● **Work order**:
Give the entries again, exactly as they stand.

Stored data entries
((

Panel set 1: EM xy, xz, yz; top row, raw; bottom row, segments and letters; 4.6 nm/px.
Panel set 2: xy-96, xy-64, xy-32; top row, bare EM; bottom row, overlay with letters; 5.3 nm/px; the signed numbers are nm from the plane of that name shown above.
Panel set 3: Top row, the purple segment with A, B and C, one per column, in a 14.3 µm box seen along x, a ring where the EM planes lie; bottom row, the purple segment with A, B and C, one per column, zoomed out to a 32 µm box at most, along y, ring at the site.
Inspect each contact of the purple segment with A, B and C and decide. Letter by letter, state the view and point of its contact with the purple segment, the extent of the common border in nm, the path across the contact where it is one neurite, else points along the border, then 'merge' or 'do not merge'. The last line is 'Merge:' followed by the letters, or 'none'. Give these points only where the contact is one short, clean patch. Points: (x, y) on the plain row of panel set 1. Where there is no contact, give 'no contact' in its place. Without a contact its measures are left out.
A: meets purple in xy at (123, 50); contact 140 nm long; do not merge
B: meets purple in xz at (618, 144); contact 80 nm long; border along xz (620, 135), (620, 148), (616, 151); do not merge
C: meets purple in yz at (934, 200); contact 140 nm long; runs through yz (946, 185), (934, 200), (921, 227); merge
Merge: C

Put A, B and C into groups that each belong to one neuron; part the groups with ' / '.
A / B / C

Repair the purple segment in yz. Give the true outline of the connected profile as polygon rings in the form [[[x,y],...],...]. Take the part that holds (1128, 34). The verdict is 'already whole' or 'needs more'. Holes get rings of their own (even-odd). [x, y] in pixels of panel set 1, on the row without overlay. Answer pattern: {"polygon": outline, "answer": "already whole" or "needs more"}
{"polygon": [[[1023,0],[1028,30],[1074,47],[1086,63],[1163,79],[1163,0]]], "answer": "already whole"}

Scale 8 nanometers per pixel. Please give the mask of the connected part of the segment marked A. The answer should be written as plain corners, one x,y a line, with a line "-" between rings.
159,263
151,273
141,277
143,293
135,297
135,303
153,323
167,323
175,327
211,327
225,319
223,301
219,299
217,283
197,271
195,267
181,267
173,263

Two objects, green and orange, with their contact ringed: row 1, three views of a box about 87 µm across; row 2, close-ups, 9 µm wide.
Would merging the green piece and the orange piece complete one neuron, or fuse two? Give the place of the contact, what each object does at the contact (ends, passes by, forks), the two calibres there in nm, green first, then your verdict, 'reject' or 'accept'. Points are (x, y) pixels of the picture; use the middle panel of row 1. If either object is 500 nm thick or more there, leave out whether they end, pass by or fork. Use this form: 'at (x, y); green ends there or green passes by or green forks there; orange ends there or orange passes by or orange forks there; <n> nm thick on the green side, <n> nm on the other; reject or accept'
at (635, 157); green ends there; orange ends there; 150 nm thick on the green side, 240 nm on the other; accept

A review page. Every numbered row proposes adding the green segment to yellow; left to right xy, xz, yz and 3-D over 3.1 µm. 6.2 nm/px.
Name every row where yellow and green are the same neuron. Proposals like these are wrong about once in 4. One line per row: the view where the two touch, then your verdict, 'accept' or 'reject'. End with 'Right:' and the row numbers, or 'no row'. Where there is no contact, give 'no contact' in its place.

))

● **Reply**:
Panel set 1: EM xy, xz, yz; top row, raw; bottom row, segments and letters; 4.6 nm/px.
Panel set 2: xy-96, xy-64, xy-32; top row, bare EM; bottom row, overlay with letters; 5.3 nm/px; the signed numbers are nm from the plane of that name shown above.
Panel set 3: Top row, the purple segment with A, B and C, one per column, in a 14.3 µm box seen along x, a ring where the EM planes lie; bottom row, the purple segment with A, B and C, one per column, zoomed out to a 32 µm box at most, along y, ring at the site.
Inspect each contact of the purple segment with A, B and C and decide. Letter by letter, state the view and point of its contact with the purple segment, the extent of the common border in nm, the path across the contact where it is one neurite, else points along the border, then 'merge' or 'do not merge'. The last line is 'Merge:' followed by the letters, or 'none'. Give these points only where the contact is one short, clean patch. Points: (x, y) on the plain row of panel set 1. Where there is no contact, give 'no contact' in its place. Without a contact its measures are left out.
A: meets purple in xy at (123, 50); contact 140 nm long; do not merge
B: meets purple in xz at (618, 144); contact 80 nm long; border along xz (620, 135), (620, 148), (616, 151); do not merge
C: meets purple in yz at (934, 200); contact 140 nm long; runs through yz (946, 185), (934, 200), (921, 227); merge
Merge: C

Put A, B and C into groups that each belong to one neuron; part the groups with ' / '.
A / B / C

Repair the purple segment in yz. Give the true outline of the connected profile as polygon rings in the form [[[x,y],...],...]. Take the part that holds (1128, 34). The verdict is 'already whole' or 'needs more'. Holes get rings of their own (even-odd). [x, y] in pixels of panel set 1, on the row without overlay. Answer pattern: {"polygon": outline, "answer": "already whole" or "needs more"}
{"polygon": [[[1023,0],[1028,30],[1074,47],[1086,63],[1163,79],[1163,0]]], "answer": "already whole"}

Scale 8 nanometers per pixel. Please give the mask of the connected part of the segment marked A. The answer should be written as plain corners, one x,y a line, with a line "-" between rings.
159,263
151,273
141,277
143,293
135,297
135,303
153,323
167,323
175,327
211,327
225,319
223,301
219,299
217,283
197,271
195,267
181,267
173,263

Two objects, green and orange, with their contact ringed: row 1, three views of a box about 87 µm across; row 2, close-ups, 9 µm wide.
Would merging the green piece and the orange piece complete one neuron, or fuse two? Give the place of the contact, what each object does at the contact (ends, passes by, forks), the two calibres there in nm, green first, then your verdict, 'reject' or 'accept'. Points are (x, y) pixels of the picture; use the middle panel of row 1. If either object is 500 nm thick or more there, leave out whether they end, pass by or fork. Use this form: 'at (x, y); green ends there or green passes by or green forks there; orange ends there or orange passes by or orange forks there; <n> nm thick on the green side, <n> nm on the other; reject or accept'
at (635, 157); green ends there; orange ends there; 150 nm thick on the green side, 240 nm on the other; accept

A review page. Every numbered row proposes adding the green segment to yellow; left to right xy, xz, yz and 3-D over 3.1 µm. 6.2 nm/px.
Name every row where yellow and green are the same neuron. Proposals like these are wrong about once in 4. One line per row: the view where the two touch, then your verdict, 'accept' or 'reject'. End with 'Right:' and the row numbers, or 'no row'. Where there is no contact, give 'no contact' in its place.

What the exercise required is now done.